● Data supplied
☆ ☆ ☆ ☆
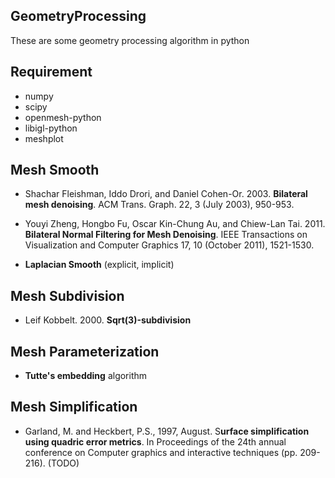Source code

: ## GeometryProcessing
These are some geometry processing algorithm in python

## Requirement
- numpy
- scipy
- openmesh-python
- libigl-python
- meshplot

## Mesh Smooth

- Shachar Fleishman, Iddo Drori, and Daniel Cohen-Or. 2003. **Bilateral mesh denoising**. ACM Trans. Graph. 22, 3 (July 2003), 950-953.

- Youyi Zheng, Hongbo Fu, Oscar Kin-Chung Au, and Chiew-Lan Tai. 2011. **Bilateral Normal Filtering for Mesh Denoising**. IEEE Transactions on Visualization and Computer Graphics 17, 10 (October 2011), 1521-1530.

- **Laplacian Smooth** (explicit, implicit)

## Mesh Subdivision

- Leif Kobbelt. 2000. **Sqrt(3)-subdivision**

## Mesh Parameterization

- **Tutte's embedding** algorithm

## Mesh Simplification

- Garland, M. and Heckbert, P.S., 1997, August. S**urface simplification using quadric error metrics**. In Proceedings of the 24th annual conference on Computer graphics and interactive techniques (pp. 209-216). (TODO)

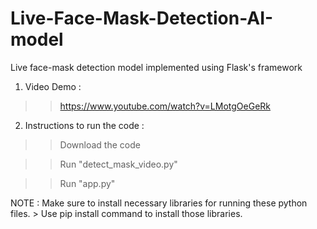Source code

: # Live-Face-Mask-Detection-AI-model
 Live face-mask detection model implemented using Flask's framework

1) Video Demo :
>>https://www.youtube.com/watch?v=LMotgOeGeRk

2) Instructions to run the code :
>> Download the code

>> Run "detect_mask_video.py"
 
>> Run "app.py"

NOTE : Make sure to install necessary libraries for running these python files.
       > Use pip install command to install those libraries.

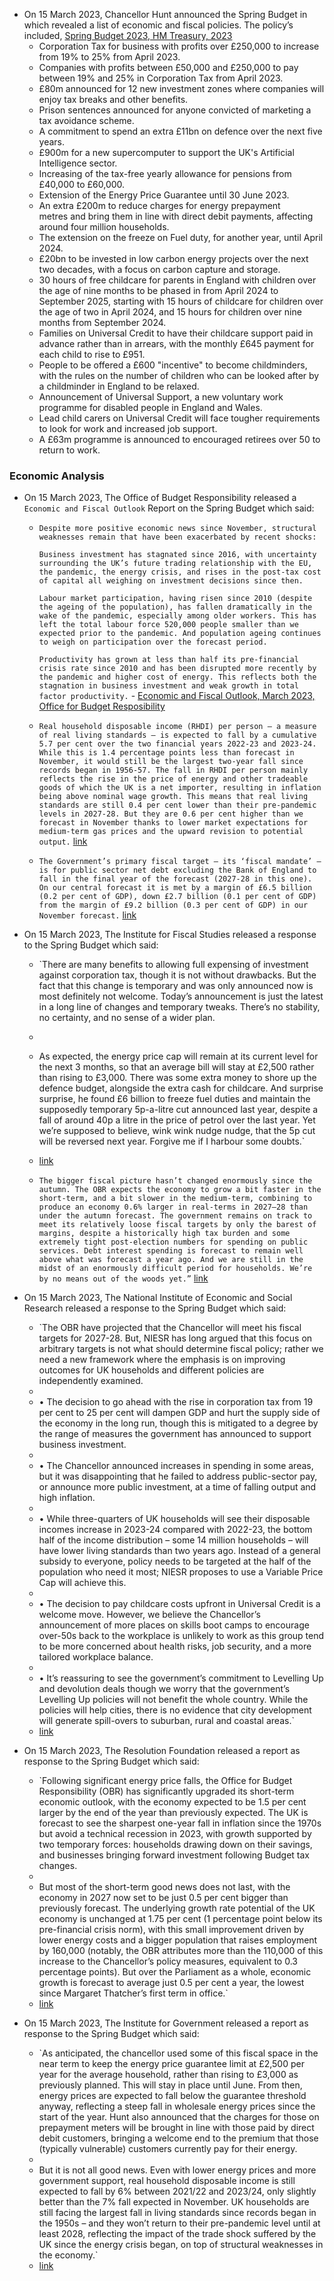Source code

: - On 15 March 2023, Chancellor Hunt announced the Spring Budget in which revealed a list of economic and fiscal policies. The policy’s included, [Spring Budget 2023, HM Treasury, 2023](https://assets.publishing.service.gov.uk/government/uploads/system/uploads/attachment_data/file/1144441/Web_accessible_Budget_2023.pdf)
    - Corporation Tax for business with profits over £250,000 to increase from 19% to 25% from April 2023.
    - Companies with profits between £50,000 and £250,000 to pay between 19% and 25% in Corporation Tax from April 2023.
    - £80m announced for 12 new investment zones where companies will enjoy tax breaks and other benefits.
    - Prison sentences announced for anyone convicted of marketing a tax avoidance scheme.
    - A commitment to spend an extra £11bn on defence over the next five years.
    - £900m for a new supercomputer to support the UK's Artificial Intelligence sector.
    - Increasing of the tax-free yearly allowance for pensions from £40,000 to £60,000.
    - Extension of the Energy Price Guarantee until 30 June 2023.
    - An extra £200m to reduce charges for energy prepayment metres and bring them in line with direct debit payments, affecting around four million households.
    - The extension on the freeze on Fuel duty, for another year, until April 2024.
    - £20bn to be invested in low carbon energy projects over the next two decades, with a focus on carbon capture and storage.
    - 30 hours of free childcare for parents in England with children over the age of nine months to be phased in from April 2024 to September 2025, starting with 15 hours of childcare for children over the age of two in April 2024, and 15 hours for children over nine months from September 2024.
    - Families on Universal Credit to have their childcare support paid in advance rather than in arrears, with the monthly £645 payment for each child to rise to £951.
    - People to be offered a £600 "incentive" to become childminders, with the rules on the number of children who can be looked after by a childminder in England to be relaxed.
    - Announcement of Universal Support, a new voluntary work programme for disabled people in England and Wales.
    - Lead child carers on Universal Credit will face tougher requirements to look for work and increased job support.
    - A £63m programme is announced to encouraged retirees over 50 to return to work.
### Economic Analysis
- On 15 March 2023, The Office of Budget Responsibility released a `Economic and Fiscal Outlook` Report on the Spring Budget which said:
    - `Despite more positive economic news since November, structural weaknesses remain that have been exacerbated by recent shocks:`
      
      `Business investment has stagnated since 2016, with uncertainty surrounding the UK’s future trading relationship with the EU, the pandemic, the energy crisis, and rises in the post-tax cost of capital all weighing on investment decisions since then.`
      
      `Labour market participation, having risen since 2010 (despite the ageing of the population), has fallen dramatically in the wake of the pandemic, especially among older workers. This has left the total labour force 520,000 people smaller than we expected prior to the pandemic. And population ageing continues to weigh on participation over the forecast period.`
      
      `Productivity has grown at less than half its pre-financial crisis rate since 2010 and has been disrupted more recently by the pandemic and higher cost of energy. This reflects both the stagnation in business investment and weak growth in total factor productivity.` - [Economic and Fiscal Outlook, March 2023, Office for Budget Resposibility](https://obr.uk/docs/dlm_uploads/OBR-EFO-March-2023_Web_Accessible.pdf)
    
    - `Real household disposable income (RHDI) per person – a measure of real living standards – is expected to fall by a cumulative 5.7 per cent over the two financial years 2022-23 and 2023-24. While this is 1.4 percentage points less than forecast in November, it would still be the largest two-year fall since records began in 1956-57. The fall in RHDI per person mainly reflects the rise in the price of energy and other tradeable goods of which the UK is a net importer, resulting in inflation being above nominal wage growth. This means that real living standards are still 0.4 per cent lower than their pre-pandemic levels in 2027-28. But they are 0.6 per cent higher than we forecast in November thanks to lower market expectations for medium-term gas prices and the upward revision to potential output.` [link](https://obr.uk/docs/dlm_uploads/OBR-EFO-March-2023_Web_Accessible.pdf)
    
    - `The Government’s primary fiscal target – its ‘fiscal mandate’ – is for public sector net debt excluding the Bank of England to fall in the final year of the forecast (2027-28 in this one). On our central forecast it is met by a margin of £6.5 billion (0.2 per cent of GDP), down £2.7 billion (0.1 per cent of GDP) from the margin of £9.2 billion (0.3 per cent of GDP) in our November forecast.` [link](https://obr.uk/docs/dlm_uploads/OBR-EFO-March-2023_Web_Accessible.pdf)
    
- On 15 March 2023, The Institute for Fiscal Studies released a response to the Spring Budget which said:
    
    - `There are many benefits to allowing full expensing of investment against corporation tax, though it is not without drawbacks. But the fact that this change is temporary and was only announced now is most definitely not welcome. Today’s announcement is just the latest in a long line of changes and temporary tweaks. There’s no stability, no certainty, and no sense of a wider plan.  
    -   
    - As expected, the energy price cap will remain at its current level for the next 3 months, so that an average bill will stay at £2,500 rather than rising to £3,000. There was some extra money to shore up the defence budget, alongside the extra cash for childcare. And surprise surprise, he found £6 billion to freeze fuel duties and maintain the supposedly temporary 5p-a-litre cut announced last year, despite a fall of around 40p a litre in the price of petrol over the last year. Yet we’re supposed to believe, wink wink nudge nudge, that the 5p cut will be reversed next year. Forgive me if I harbour some doubts.`  
    - [link](https://ifs.org.uk/articles/spring-budget-2023-response)
    
    - `The bigger fiscal picture hasn’t changed enormously since the autumn. The OBR expects the economy to grow a bit faster in the short-term, and a bit slower in the medium-term, combining to produce an economy 0.6% larger in real-terms in 2027–28 than under the autumn forecast. The government remains on track to meet its relatively loose fiscal targets by only the barest of margins, despite a historically high tax burden and some extremely tight post-election numbers for spending on public services. Debt interest spending is forecast to remain well above what was forecast a year ago. And we are still in the midst of an enormously difficult period for households. We’re by no means out of the woods yet.”` [link](https://ifs.org.uk/articles/spring-budget-2023-response)
    
- On 15 March 2023, The National Institute of Economic and Social Research released a response to the Spring Budget which said:
    
    - `The OBR have projected that the Chancellor will meet his fiscal targets for 2027-28. But, NIESR has long argued that this focus on arbitrary targets is not what should determine fiscal policy; rather we need a new framework where the emphasis is on improving outcomes for UK households and different policies are independently examined.  
    -   
    - • The decision to go ahead with the rise in corporation tax from 19 per cent to 25 per cent will dampen GDP and hurt the supply side of the economy in the long run, though this is mitigated to a degree by the range of measures the government has announced to support business investment.  
    -   
    - • The Chancellor announced increases in spending in some areas, but it was disappointing that he failed to address public-sector pay, or announce more public investment, at a time of falling output and high inflation.  
    -   
    - • While three-quarters of UK households will see their disposable incomes increase in 2023-24 compared with 2022-23, the bottom half of the income distribution – some 14 million households – will have lower living standards than two years ago. Instead of a general subsidy to everyone, policy needs to be targeted at the half of the population who need it most; NIESR proposes to use a Variable Price Cap will achieve this.  
    -   
    - • The decision to pay childcare costs upfront in Universal Credit is a welcome move. However, we believe the Chancellor’s announcement of more places on skills boot camps to encourage over-50s back to the workplace is unlikely to work as this group tend to be more concerned about health risks, job security, and a more tailored workplace balance.  
    -   
    - • It’s reassuring to see the government’s commitment to Levelling Up and devolution deals though we worry that the government’s Levelling Up policies will not benefit the whole country. While the policies will help cities, there is no evidence that city development will generate spill-overs to suburban, rural and coastal areas.`  
    - [link](https://www.niesr.ac.uk/wp-content/uploads/2023/03/2023-Spring-Budget-Reaction.pdf)
    
- On 15 March 2023, The Resolution Foundation released a report as response to the Spring Budget which said:
    
    - `Following significant energy price falls, the Office for Budget Responsibility (OBR) has significantly upgraded its short-term economic outlook, with the economy expected to be 1.5 per cent larger by the end of the year than previously expected. The UK is forecast to see the sharpest one-year fall in inflation since the 1970s but avoid a technical recession in 2023, with growth supported by two temporary forces: households drawing down on their savings, and businesses bringing forward investment following Budget tax changes.  
    -   
    - But most of the short-term good news does not last, with the economy in 2027 now set to be just 0.5 per cent bigger than previously forecast. The underlying growth rate potential of the UK economy is unchanged at 1.75 per cent (1 percentage point below its pre-financial crisis norm), with this small improvement driven by lower energy costs and a bigger population that raises employment by 160,000 (notably, the OBR attributes more than the 110,000 of this increase to the Chancellor’s policy measures, equivalent to 0.3 percentage points). But over the Parliament as a whole, economic growth is forecast to average just 0.5 per cent a year, the lowest since Margaret Thatcher’s first term in office.`  
    - [link](https://www.resolutionfoundation.org/app/uploads/2023/03/Were-going-on-a-growth-hunt.pdf)
    
- On 15 March 2023, The Institute for Government released a report as response to the Spring Budget which said:
    
    - `As anticipated, the chancellor used some of this fiscal space in the near term to keep the energy price guarantee limit at £2,500 per year for the average household, rather than rising to £3,000 as previously planned. This will stay in place until June. From then, energy prices are expected to fall below the guarantee threshold anyway, reflecting a steep fall in wholesale energy prices since the start of the year. Hunt also announced that the charges for those on prepayment meters will be brought in line with those paid by direct debit customers, bringing a welcome end to the premium that those (typically vulnerable) customers currently pay for their energy.  
    -   
    - But it is not all good news. Even with lower energy prices and more government support, real household disposable income is still expected to fall by 6% between 2021/22 and 2023/24, only slightly better than the 7% fall expected in November. UK households are still facing the largest fall in living standards since records began in the 1950s – and they won’t return to their pre-pandemic level until at least 2028, reflecting the impact of the trade shock suffered by the UK since the energy crisis began, on top of structural weaknesses in the economy.`  
    - [link](https://www.instituteforgovernment.org.uk/sites/default/files/publications/autumn-statement-2022-public-services.pdf)
    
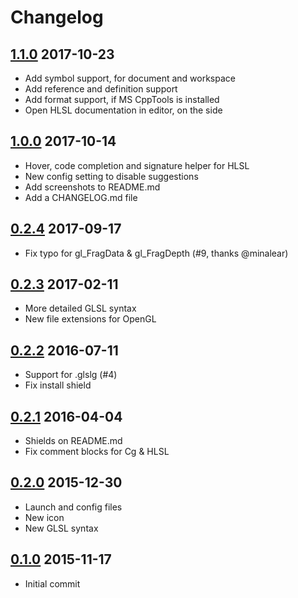 # Changelog

## [1.1.0] 2017-10-23

* Add symbol support, for document and workspace
* Add reference and definition support
* Add format support, if MS CppTools is installed
* Open HLSL documentation in editor, on the side

## [1.0.0] 2017-10-14

* Hover, code completion and signature helper for HLSL
* New config setting to disable suggestions
* Add screenshots to README.md
* Add a CHANGELOG.md file

## [0.2.4] 2017-09-17

* Fix typo for gl_FragData & gl_FragDepth (#9, thanks @minalear)

## [0.2.3] 2017-02-11

* More detailed GLSL syntax
* New file extensions for OpenGL

## [0.2.2] 2016-07-11

* Support for .glslg (#4)
* Fix install shield

## [0.2.1] 2016-04-04

* Shields on README.md
* Fix comment blocks for Cg & HLSL

## [0.2.0] 2015-12-30

* Launch and config files
* New icon
* New GLSL syntax

## [0.1.0] 2015-11-17

* Initial commit

[1.1.0]: https://github.com/stef-levesque/vscode-shader/compare/f267849465eb65db750662fd9a363f42f7fb3146...58c81e53136d6549b5df943fe5650ae5c78b7564
[1.0.0]: https://github.com/stef-levesque/vscode-shader/compare/e00c227839e15ddf1361edc982cb5612ecf3c5ed...9d67fe5daa928c8608ee3d82c90335b1058bb4c7
[0.2.4]: https://github.com/stef-levesque/vscode-shader/compare/20c737c39f5529968c4f0813ab124b39f215899c...5c09b38d319c57fb08bdf220c792dd3c8cc4f472
[0.2.3]: https://github.com/stef-levesque/vscode-shader/compare/5190ee80f366babaa660bd64e0e1c0fe1fbffb53...c646bfae579fac36716c6299904e8a4f728c4972
[0.2.2]: https://github.com/stef-levesque/vscode-shader/compare/785b316a66a53146b6ec77a9ab95e59da80369ad...a1d3b263ac9be20f7575167e346a6eec64d6efba
[0.2.1]: https://github.com/stef-levesque/vscode-shader/compare/620868b7f2bd3fa01429951ed6eb3cd92bcbcb93...705eb2c5056e82dd490ce63abab3ed067f17b467
[0.2.0]: https://github.com/stef-levesque/vscode-shader/compare/596818fffc4270c565ecb47f229f894e7b00a048...8f7353f08249883916e7d9aad376d942aafd4f0a
[0.1.0]: https://github.com/stef-levesque/vscode-shader/commit/596818fffc4270c565ecb47f229f894e7b00a048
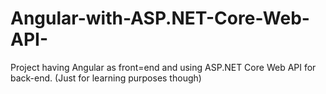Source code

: # Angular-with-ASP.NET-Core-Web-API-
Project having Angular as front=end and using ASP.NET Core Web API for back-end. (Just for learning purposes though)
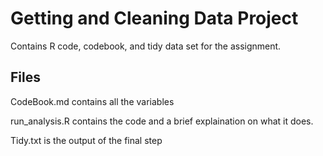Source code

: # Getting and Cleaning Data Project

Contains R code, codebook, and tidy data set for the assignment.

## Files
CodeBook.md contains all the variables

run_analysis.R contains the code and a brief explaination on what it does.

Tidy.txt is the output of the final step
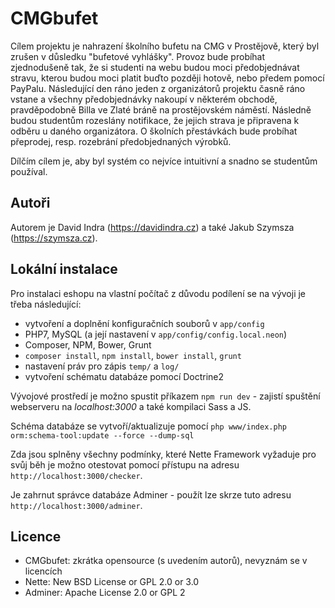 CMGbufet
========

Cílem projektu je nahrazení školního bufetu na CMG v Prostějově, který byl zrušen v důsledku "bufetové vyhlášky". Provoz bude probíhat zjednodušeně tak, že si studenti na webu budou moci předobjednávat stravu, kterou budou moci platit buďto později hotově, nebo předem pomocí PayPalu. Následující den ráno jeden z organizátorů projektu časně ráno vstane a všechny předobjednávky nakoupí v některém obchodě, pravděpodobně Billa ve Zlaté bráně na prostějovském náměstí. Následně budou studentům rozeslány notifikace, že jejich strava je připravena k odběru u daného organizátora. O školních přestávkách bude probíhat přeprodej, resp. rozebrání předobjednaných výrobků.

Dílčím cílem je, aby byl systém co nejvíce intuitivní a snadno se studentům používal.

Autoři
------

Autorem je David Indra (https://davidindra.cz) a také Jakub Szymsza (https://szymsza.cz).

Lokální instalace
-----------------

Pro instalaci eshopu na vlastní počítač z důvodu podílení se na vývoji je třeba následující:

- vytvoření a doplnění konfiguračních souborů v `app/config`
- PHP7, MySQL (a její nastavení v `app/config/config.local.neon`)
- Composer, NPM, Bower, Grunt
- `composer install`, `npm install`, `bower install`, `grunt`
- nastavení práv pro zápis `temp/` a `log/`
- vytvoření schématu databáze pomocí Doctrine2

Vývojové prostředí je možno spustit příkazem `npm run dev` - zajistí spuštění webserveru na _localhost:3000_ a také kompilaci Sass a JS.

Schéma databáze se vytvoří/aktualizuje pomocí `php www/index.php orm:schema-tool:update --force --dump-sql`

Zda jsou splněny všechny podmínky, které Nette Framework vyžaduje pro svůj běh je možno otestovat pomocí přístupu na adresu `http://localhost:3000/checker`.

Je zahrnut správce databáze Adminer - použít lze skrze tuto adresu `http://localhost:3000/adminer`.

Licence
-------
- CMGbufet: zkrátka opensource (s uvedením autorů), nevyznám se v licencích
- Nette: New BSD License or GPL 2.0 or 3.0
- Adminer: Apache License 2.0 or GPL 2
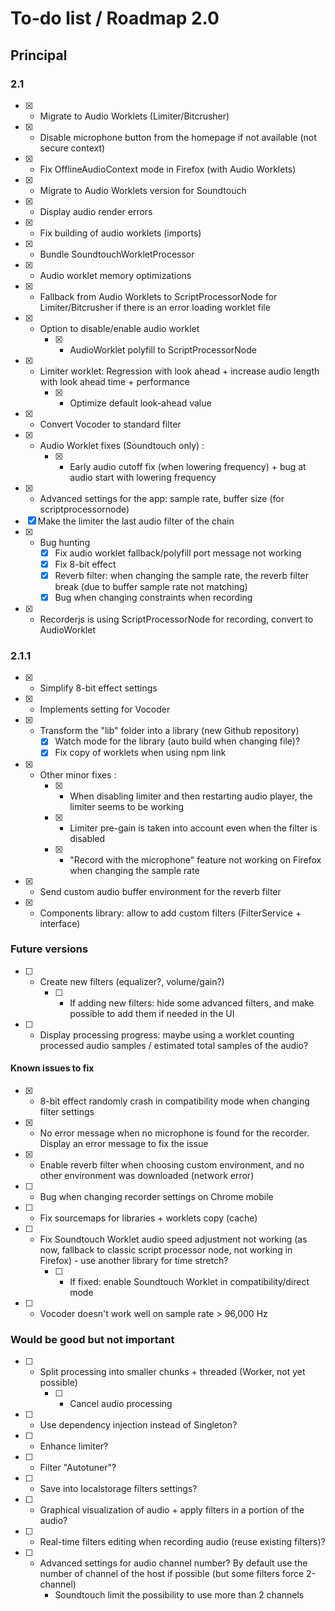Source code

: # To-do list / Roadmap 2.0


## Principal

### 2.1

* [x] - Migrate to Audio Worklets (Limiter/Bitcrusher)
* [x] - Disable microphone button from the homepage if not available (not secure context)
* [x] - Fix OfflineAudioContext mode in Firefox (with Audio Worklets)
* [x] - Migrate to Audio Worklets version for Soundtouch
* [x] - Display audio render errors
* [x] - Fix building of audio worklets (imports)
* [x] - Bundle SoundtouchWorkletProcessor
* [x] - Audio worklet memory optimizations
* [x] - Fallback from Audio Worklets to ScriptProcessorNode for Limiter/Bitcrusher if there is an error loading worklet file
* [x] - Option to disable/enable audio worklet
    * [x] - AudioWorklet polyfill to ScriptProcessorNode
* [x] - Limiter worklet: Regression with look ahead + increase audio length with look ahead time + performance
    * [x] - Optimize default look-ahead value
* [x] - Convert Vocoder to standard filter
* [x] - Audio Worklet fixes (Soundtouch only) :
    * [x] - Early audio cutoff fix (when lowering frequency) + bug at audio start with lowering frequency
* [x] - Advanced settings for the app: sample rate, buffer size (for scriptprocessornode)
* [x] Make the limiter the last audio filter of the chain
* [x] - Bug hunting
    * [x] Fix audio worklet fallback/polyfill port message not working
    * [x] Fix 8-bit effect
    * [x] Reverb filter: when changing the sample rate, the reverb filter break (due to buffer sample rate not matching)
    * [x] Bug when changing constraints when recording
* [x] - Recorderjs is using ScriptProcessorNode for recording, convert to AudioWorklet

### 2.1.1

* [x] - Simplify 8-bit effect settings
* [x] - Implements setting for Vocoder
* [x] - Transform the "lib" folder into a library (new Github repository)
    * [x] Watch mode for the library (auto build when changing file)?
    * [x] Fix copy of worklets when using npm link
* [x] - Other minor fixes :
    * [x] - When disabling limiter and then restarting audio player, the limiter seems to be working
    * [x] - Limiter pre-gain is taken into account even when the filter is disabled
    * [x] - "Record with the microphone" feature not working on Firefox when changing the sample rate
* [x] - Send custom audio buffer environment for the reverb filter
* [x] - Components library: allow to add custom filters (FilterService + interface)

### Future versions

* [ ] - Create new filters (equalizer?, volume/gain?)
    * [ ] - If adding new filters: hide some advanced filters, and make possible to add them if needed in the UI
* [ ] - Display processing progress: maybe using a worklet counting processed audio samples / estimated total samples of the audio?

#### Known issues to fix

* [x] - 8-bit effect randomly crash in compatibility mode when changing filter settings
* [x] - No error message when no microphone is found for the recorder. Display an error message to fix the issue
* [x] - Enable reverb filter when choosing custom environment, and no other environment was downloaded (network error)
* [ ] - Bug when changing recorder settings on Chrome mobile
* [ ] - Fix sourcemaps for libraries + worklets copy (cache)
* [ ] - Fix Soundtouch Worklet audio speed adjustment not working (as now, fallback to classic script processor node, not working in Firefox) - use another library for time stretch?
    * [ ] - If fixed: enable Soundtouch Worklet in compatibility/direct mode
* [ ] - Vocoder doesn't work well on sample rate > 96,000 Hz

### Would be good but not important

* [ ] - Split processing into smaller chunks + threaded (Worker, not yet possible)
    * [ ] - Cancel audio processing
* [ ] - Use dependency injection instead of Singleton?
* [ ] - Enhance limiter?
* [ ] - Filter "Autotuner"?
* [ ] - Save into localstorage filters settings?
* [ ] - Graphical visualization of audio + apply filters in a portion of the audio?
* [ ] - Real-time filters editing when recording audio (reuse existing filters)?
* [ ] - Advanced settings for audio channel number? By default use the number of channel of the host if possible (but some filters force 2-channel)
    * Soundtouch limit the possibility to use more than 2 channels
☆ ☆ ☆ ☆
● What to do
Please render the lines above as a numbered list, starting with the very first line and ending with the line containing "- **Laplacian Smooth** (explicit, implicit)", both included. Skip blank lines and leave out the pictures.

● Solved problem
1. Source code
2. : ## GeometryProcessing
3. These are some geometry processing algorithm in python
4. ## Requirement
5. - numpy
6. - scipy
7. - openmesh-python
8. - libigl-python
9. - meshplot
10. ## Mesh Smooth
11. - Shachar Fleishman, Iddo Drori, and Daniel Cohen-Or. 2003. **Bilateral mesh denoising**. ACM Trans. Graph. 22, 3 (July 2003), 950-953.
12. - Youyi Zheng, Hongbo Fu, Oscar Kin-Chung Au, and Chiew-Lan Tai. 2011. **Bilateral Normal Filtering for Mesh Denoising**. IEEE Transactions on Visualization and Computer Graphics 17, 10 (October 2011), 1521-1530.
13. - **Laplacian Smooth** (explicit, implicit)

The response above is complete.